Pick out every line in the data below that holds "sort".

* **Task input**:
Segment Open

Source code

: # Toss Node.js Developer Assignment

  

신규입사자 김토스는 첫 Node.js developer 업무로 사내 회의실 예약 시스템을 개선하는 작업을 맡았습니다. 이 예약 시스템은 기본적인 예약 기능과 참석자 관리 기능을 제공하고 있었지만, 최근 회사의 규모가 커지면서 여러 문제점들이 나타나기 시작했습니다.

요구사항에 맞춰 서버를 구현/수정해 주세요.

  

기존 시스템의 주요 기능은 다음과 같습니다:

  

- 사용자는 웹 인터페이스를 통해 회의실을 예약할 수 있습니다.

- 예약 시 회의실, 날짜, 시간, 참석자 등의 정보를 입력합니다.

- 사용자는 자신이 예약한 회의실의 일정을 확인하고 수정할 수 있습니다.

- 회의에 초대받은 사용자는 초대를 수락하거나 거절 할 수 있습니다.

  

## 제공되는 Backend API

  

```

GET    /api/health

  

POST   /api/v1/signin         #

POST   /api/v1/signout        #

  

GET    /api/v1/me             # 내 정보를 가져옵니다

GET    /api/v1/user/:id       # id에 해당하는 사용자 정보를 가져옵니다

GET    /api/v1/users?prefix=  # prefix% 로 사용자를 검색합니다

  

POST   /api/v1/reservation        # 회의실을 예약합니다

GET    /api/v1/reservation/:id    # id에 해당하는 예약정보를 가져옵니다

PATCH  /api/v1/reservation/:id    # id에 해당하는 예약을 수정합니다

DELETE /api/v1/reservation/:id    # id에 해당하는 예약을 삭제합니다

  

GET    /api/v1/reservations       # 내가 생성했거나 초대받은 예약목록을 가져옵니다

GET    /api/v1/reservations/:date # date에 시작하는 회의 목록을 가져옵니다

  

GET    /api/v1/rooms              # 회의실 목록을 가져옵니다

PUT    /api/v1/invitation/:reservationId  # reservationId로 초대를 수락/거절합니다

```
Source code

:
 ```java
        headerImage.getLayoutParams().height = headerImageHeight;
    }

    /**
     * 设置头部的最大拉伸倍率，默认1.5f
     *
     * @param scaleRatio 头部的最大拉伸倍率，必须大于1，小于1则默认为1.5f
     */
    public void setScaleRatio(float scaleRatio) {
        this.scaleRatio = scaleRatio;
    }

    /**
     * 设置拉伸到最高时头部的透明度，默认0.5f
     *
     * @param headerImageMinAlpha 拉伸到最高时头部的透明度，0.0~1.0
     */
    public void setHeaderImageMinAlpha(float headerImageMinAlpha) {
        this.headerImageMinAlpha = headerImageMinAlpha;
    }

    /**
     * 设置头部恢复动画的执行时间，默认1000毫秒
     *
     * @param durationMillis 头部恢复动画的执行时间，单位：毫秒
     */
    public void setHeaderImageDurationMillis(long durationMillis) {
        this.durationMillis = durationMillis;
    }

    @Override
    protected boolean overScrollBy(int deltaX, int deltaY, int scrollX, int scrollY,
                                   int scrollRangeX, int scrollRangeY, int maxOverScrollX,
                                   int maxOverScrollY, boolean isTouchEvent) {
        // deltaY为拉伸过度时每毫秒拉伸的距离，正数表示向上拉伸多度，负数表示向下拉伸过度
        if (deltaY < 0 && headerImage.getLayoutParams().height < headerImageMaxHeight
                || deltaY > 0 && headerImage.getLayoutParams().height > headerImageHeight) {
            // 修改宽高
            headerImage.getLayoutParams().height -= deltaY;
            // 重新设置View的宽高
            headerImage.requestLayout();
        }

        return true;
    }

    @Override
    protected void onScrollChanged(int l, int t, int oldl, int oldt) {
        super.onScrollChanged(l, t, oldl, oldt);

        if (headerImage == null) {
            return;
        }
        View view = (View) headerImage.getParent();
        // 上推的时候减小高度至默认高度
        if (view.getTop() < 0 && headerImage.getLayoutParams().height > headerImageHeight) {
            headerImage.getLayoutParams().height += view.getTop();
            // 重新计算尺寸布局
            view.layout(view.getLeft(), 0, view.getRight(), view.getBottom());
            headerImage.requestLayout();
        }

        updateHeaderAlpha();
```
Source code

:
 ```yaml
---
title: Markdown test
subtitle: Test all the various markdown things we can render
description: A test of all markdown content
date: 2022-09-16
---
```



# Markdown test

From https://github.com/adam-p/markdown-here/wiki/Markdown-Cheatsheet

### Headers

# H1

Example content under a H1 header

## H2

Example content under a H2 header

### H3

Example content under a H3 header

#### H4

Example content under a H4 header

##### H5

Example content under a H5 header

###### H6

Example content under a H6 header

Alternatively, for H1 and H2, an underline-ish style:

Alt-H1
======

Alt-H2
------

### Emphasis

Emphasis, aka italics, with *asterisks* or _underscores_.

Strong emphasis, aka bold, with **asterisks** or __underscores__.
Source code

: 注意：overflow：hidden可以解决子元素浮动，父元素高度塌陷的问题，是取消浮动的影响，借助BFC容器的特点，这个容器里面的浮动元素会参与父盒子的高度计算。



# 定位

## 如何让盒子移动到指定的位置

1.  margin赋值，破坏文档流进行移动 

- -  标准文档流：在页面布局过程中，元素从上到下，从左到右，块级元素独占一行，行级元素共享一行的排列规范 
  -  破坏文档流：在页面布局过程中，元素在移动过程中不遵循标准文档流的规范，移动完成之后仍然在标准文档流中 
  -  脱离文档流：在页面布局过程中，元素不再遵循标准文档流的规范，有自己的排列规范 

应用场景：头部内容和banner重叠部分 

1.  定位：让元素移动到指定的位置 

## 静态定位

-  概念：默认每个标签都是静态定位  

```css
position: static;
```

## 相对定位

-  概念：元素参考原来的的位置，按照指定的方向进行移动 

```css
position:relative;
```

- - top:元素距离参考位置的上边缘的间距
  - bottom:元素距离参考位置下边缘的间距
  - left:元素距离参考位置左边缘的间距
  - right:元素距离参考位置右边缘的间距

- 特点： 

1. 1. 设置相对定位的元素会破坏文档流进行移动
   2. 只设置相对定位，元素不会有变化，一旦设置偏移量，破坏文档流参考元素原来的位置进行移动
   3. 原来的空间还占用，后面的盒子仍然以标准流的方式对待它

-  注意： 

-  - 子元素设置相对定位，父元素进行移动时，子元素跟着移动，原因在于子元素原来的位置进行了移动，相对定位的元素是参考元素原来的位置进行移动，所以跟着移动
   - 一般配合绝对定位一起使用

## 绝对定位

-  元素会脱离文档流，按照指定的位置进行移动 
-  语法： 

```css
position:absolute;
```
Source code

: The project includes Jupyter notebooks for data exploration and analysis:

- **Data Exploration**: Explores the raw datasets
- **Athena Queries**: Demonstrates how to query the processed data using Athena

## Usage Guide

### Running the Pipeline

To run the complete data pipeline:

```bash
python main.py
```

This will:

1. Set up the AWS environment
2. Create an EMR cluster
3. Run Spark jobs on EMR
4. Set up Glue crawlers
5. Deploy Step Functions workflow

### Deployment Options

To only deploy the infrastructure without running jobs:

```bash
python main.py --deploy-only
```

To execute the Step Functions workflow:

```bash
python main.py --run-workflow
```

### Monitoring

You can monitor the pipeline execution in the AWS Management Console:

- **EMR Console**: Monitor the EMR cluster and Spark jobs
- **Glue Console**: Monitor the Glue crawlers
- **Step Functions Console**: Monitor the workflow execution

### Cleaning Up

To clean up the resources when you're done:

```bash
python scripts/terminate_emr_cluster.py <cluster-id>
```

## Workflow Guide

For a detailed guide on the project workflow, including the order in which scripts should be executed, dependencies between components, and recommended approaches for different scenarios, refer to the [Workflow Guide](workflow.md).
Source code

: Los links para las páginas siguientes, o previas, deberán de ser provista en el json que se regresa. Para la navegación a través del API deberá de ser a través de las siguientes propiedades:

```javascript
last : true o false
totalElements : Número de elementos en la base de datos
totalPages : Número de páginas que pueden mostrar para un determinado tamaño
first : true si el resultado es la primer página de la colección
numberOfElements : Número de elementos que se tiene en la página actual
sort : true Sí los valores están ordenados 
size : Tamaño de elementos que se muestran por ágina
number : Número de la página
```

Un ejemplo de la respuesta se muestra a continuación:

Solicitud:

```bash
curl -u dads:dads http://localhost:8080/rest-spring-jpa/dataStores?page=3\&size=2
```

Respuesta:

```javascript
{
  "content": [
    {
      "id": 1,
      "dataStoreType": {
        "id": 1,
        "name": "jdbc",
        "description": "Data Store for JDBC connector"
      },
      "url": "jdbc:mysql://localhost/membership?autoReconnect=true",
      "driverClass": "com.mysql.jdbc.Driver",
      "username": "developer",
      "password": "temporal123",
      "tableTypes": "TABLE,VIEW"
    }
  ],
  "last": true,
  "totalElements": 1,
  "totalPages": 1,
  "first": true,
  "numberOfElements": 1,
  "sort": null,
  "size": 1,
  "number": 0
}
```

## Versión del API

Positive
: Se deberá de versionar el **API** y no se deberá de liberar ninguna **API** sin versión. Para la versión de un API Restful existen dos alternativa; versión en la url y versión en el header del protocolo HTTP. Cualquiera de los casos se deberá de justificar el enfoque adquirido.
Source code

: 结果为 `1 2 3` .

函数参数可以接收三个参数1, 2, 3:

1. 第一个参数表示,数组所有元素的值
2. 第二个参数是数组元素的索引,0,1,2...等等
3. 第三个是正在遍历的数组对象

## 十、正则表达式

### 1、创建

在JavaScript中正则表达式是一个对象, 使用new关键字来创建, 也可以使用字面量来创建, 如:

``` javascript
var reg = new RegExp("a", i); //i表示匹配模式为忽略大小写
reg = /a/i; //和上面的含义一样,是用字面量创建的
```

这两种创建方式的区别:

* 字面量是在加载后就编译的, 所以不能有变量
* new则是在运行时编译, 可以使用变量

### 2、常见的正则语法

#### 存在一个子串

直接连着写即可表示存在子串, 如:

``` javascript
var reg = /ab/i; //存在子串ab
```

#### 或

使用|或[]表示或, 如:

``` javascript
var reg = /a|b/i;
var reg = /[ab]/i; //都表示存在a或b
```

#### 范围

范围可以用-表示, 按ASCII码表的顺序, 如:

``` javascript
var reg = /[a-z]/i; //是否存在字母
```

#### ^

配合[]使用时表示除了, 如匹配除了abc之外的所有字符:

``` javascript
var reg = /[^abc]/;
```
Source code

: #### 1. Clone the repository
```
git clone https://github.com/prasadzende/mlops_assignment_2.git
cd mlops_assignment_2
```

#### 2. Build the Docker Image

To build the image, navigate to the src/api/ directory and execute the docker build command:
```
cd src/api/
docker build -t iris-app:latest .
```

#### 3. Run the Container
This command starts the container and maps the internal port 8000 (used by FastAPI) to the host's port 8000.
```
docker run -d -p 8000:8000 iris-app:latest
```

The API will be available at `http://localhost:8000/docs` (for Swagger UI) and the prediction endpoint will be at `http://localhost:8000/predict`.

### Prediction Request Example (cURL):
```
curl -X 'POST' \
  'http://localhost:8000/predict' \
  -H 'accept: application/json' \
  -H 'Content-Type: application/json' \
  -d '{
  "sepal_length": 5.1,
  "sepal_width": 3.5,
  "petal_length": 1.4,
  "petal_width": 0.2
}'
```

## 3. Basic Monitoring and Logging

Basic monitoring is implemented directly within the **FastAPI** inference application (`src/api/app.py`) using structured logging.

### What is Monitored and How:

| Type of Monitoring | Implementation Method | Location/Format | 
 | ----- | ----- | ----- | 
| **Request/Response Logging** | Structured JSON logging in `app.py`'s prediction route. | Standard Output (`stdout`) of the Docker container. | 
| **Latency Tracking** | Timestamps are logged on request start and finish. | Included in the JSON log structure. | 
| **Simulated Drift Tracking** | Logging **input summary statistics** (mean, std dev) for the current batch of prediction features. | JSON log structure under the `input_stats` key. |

Segment Closed

* **Your solution**:
sort : true Sí los valores están ordenados 
  "sort": null,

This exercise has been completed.